Tuesday, July 10, 2001; Page A20

THE IMPROVIDENT tax cut that Congress passed in May at the president's request is producing a budget squeeze even faster than expected. Critics said that within a few years the government would be forced to dip into Medicare reserves to pay for the cut. But it now appears that that was a sunny forecast. The weaker economy means government revenues will be lower than anticipated. The latest estimate is that the government likely will have to dip into the Medicare trust fund this year, and that next year it will be tapping the Social Security trust fund as well.

Administration officials respond that the Medicare trust fund is nothing more than an accounting device, and a misleading one as well. Therefore it doesn't matter if they tap it. They add that even if they do tap it and -- who knows? -- take a little out of the Social Security trust fund as well in the next few years, the overall budget surplus will be large and the government will continue to pay down debt. Finally, the president's spokesman said yesterday that he -- Mr. Bush -- sees signs of an economic recovery not far ahead, thanks in part to the tax cut, of course. So not to worry, is the implication; revenues will rebound and the budget fable will remain intact.

But the fable is just that -- a fable. The squeeze is the reality, and the squeeze already in evidence offers only the barest hint of what lies ahead if this irresponsible tax cut remains on the books. The long-term fiscal outlook is bleak, a serious matter that ought not be the subject of a game of political gotcha in either direction.

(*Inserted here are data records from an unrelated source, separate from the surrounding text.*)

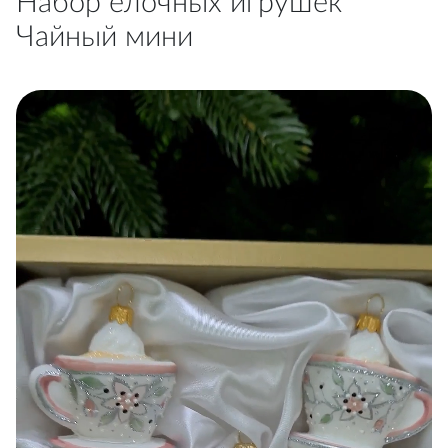
Набор ёлочных игрушек
Чайный мини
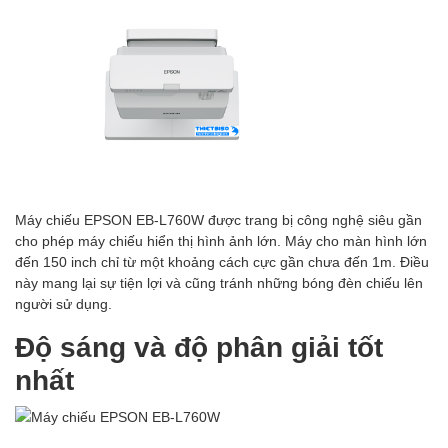
Máy chiếu EPSON EB-L760W được trang bị công nghệ siêu gần
cho phép máy chiếu hiển thị hình ảnh lớn. Máy cho màn hình lớn
đến 150 inch chỉ từ một khoảng cách cực gần chưa đến 1m. Điều
này mang lại sự tiện lợi và cũng tránh những bóng đèn chiếu lên
người sử dụng.
Độ sáng và độ phân giải tốt
nhất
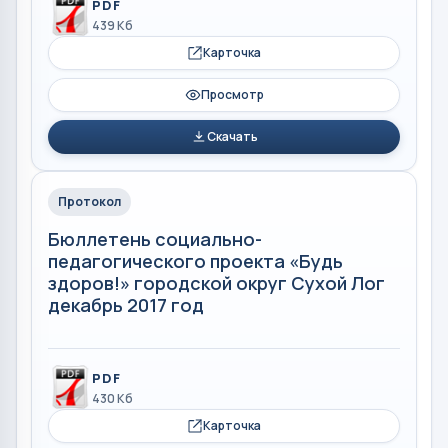
PDF
439 Кб
Карточка
Просмотр
Скачать
Протокол
Бюллетень социально-
педагогического проекта «Будь
здоров!» городской округ Сухой Лог
декабрь 2017 год
PDF
430 Кб
Карточка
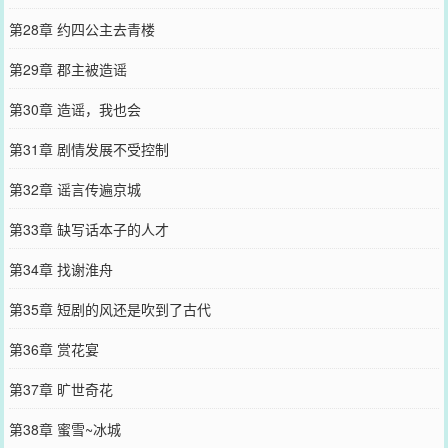
第28章 约四公主去青楼
第29章 郡主被造谣
第30章 造谣，我也会
第31章 剧情发展不受控制
第32章 谣言传遍京城
第33章 缺写话本子的人才
第34章 找谢淮舟
第35章 短剧的风还是吹到了古代
第36章 赏花宴
第37章 旷世奇花
第38章 蜜雪~冰城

The tax cut, if ever it becomes fully effective, will cost far more than Congress pretended in passing it. The pretense was that it would cost no more than $1.35 trillion over the first 10 years. To stay within that figure the sponsors created a mirage of alternating effective dates -- backloading some provisions so as not to take effect until toward the end of the estimating period, meanwhile pretending that others would "sunset" before the period was over. In the second 10 years, when all would presumably be fully in effect, the cost would be in excess of $4 trillion.

Having understated the cost, the sponsors then greatly overstated the supposed surplus that would be available to pay it. The main device was to assume that discretionary spending, the appropriated funds for everything but benefits such as Social Security and Medicare plus interest on the debt, would be reduced in real terms by perhaps a sixth by future Congresses. That isn't going to happen. Neither party would vote for it, nor should. The long-term budget makes insufficient provision for the defense buildup that the president and many in Congress nonetheless cheerfully advocate. It makes insufficient provision as well for the Medicare drug benefit to which, in different degrees, both parties are committed, and no provision at all for strengthening the financial condition of either Social Security or Medicare.

It is, in other words, a fraud. That is the basis on which the tax cut was enacted. The current surplus will not last. The country is headed back to borrow-and-spend. The tax cut hastens the day. The Medicare trust fund is indeed an accounting convention. The tapping of it is nonetheless an omen. Funds that in not very many years will be needed to cover the government's costs, including the cost of Medicare -- and that could be saved in the meantime by paying down debt -- have been used instead to give a tax cut mainly to the rich. If Medicare helps to pay for the tax cut, who then pays for Medicare?